The O1 Series: A Leap in Performance

In late 2024, OpenAI introduced the O1-preview model, which jumped to 1258 Elo. Shortly after, O1-mini followed with 1650 Elo, and O1 reached 1891 Elo. These models demonstrated a major leap in performance, surpassing many human coders and approaching the skill level of expert programmers.

The O3 Series: Near-Expert Levels

The trend continued with the O3-mini-low model achieving 1687 Elo, O3-mini-medium reaching 1997, and O3-mini-high an impressive 2073 Elo. This progression showed that OpenAI’s models were not just improving incrementally but exponentially, quickly reaching the level of highly skilled competitive programmers.

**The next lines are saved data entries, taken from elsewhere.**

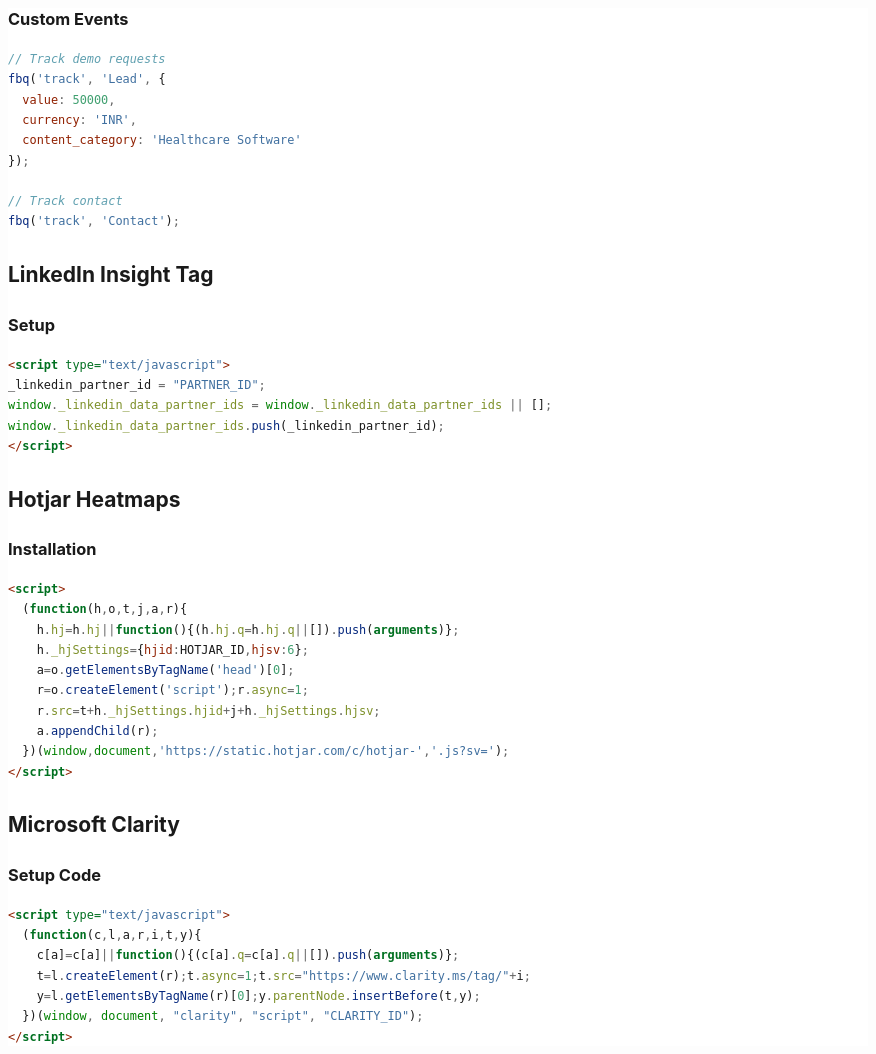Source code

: ### Custom Events
```javascript
// Track demo requests
fbq('track', 'Lead', {
  value: 50000,
  currency: 'INR',
  content_category: 'Healthcare Software'
});

// Track contact
fbq('track', 'Contact');
```

## LinkedIn Insight Tag

### Setup
```html
<script type="text/javascript">
_linkedin_partner_id = "PARTNER_ID";
window._linkedin_data_partner_ids = window._linkedin_data_partner_ids || [];
window._linkedin_data_partner_ids.push(_linkedin_partner_id);
</script>
```

## Hotjar Heatmaps

### Installation
```html
<script>
  (function(h,o,t,j,a,r){
    h.hj=h.hj||function(){(h.hj.q=h.hj.q||[]).push(arguments)};
    h._hjSettings={hjid:HOTJAR_ID,hjsv:6};
    a=o.getElementsByTagName('head')[0];
    r=o.createElement('script');r.async=1;
    r.src=t+h._hjSettings.hjid+j+h._hjSettings.hjsv;
    a.appendChild(r);
  })(window,document,'https://static.hotjar.com/c/hotjar-','.js?sv=');
</script>
```

## Microsoft Clarity

### Setup Code
```html
<script type="text/javascript">
  (function(c,l,a,r,i,t,y){
    c[a]=c[a]||function(){(c[a].q=c[a].q||[]).push(arguments)};
    t=l.createElement(r);t.async=1;t.src="https://www.clarity.ms/tag/"+i;
    y=l.getElementsByTagName(r)[0];y.parentNode.insertBefore(t,y);
  })(window, document, "clarity", "script", "CLARITY_ID");
</script>
```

The O3 (full) model, released later, reached 2727 Elo, firmly placing it among the highest-ranked coders on Codeforces. It was ranked 175, eaning that it was now better than all but 174 human competitive programmers. This was a groundbreaking milestone, as it demonstrated that AI could now rival top human programmers in competitive coding.

The Future: O4 and Beyond

The projected Elo for O4 is a staggering 3045, suggesting that OpenAI’s models will soon surpass all but the most elite human coders. If this trajectory continues, AI models could dominate competitive programming and be widely used for advanced software development tasks in the near future.

Conclusion

The rapid and exponential improvement in OpenAI’s coding models highlights the incredible pace of AI advancements. From GPT-3.5’s 0 Elo in 2022 to a predicted 3045 Elo for O4 in 2025, the progress is nothing short of astonishing. As these models continue to improve, they will redefine the landscape of programming, automating complex problem-solving tasks and enhancing human-AI collaboration in software development.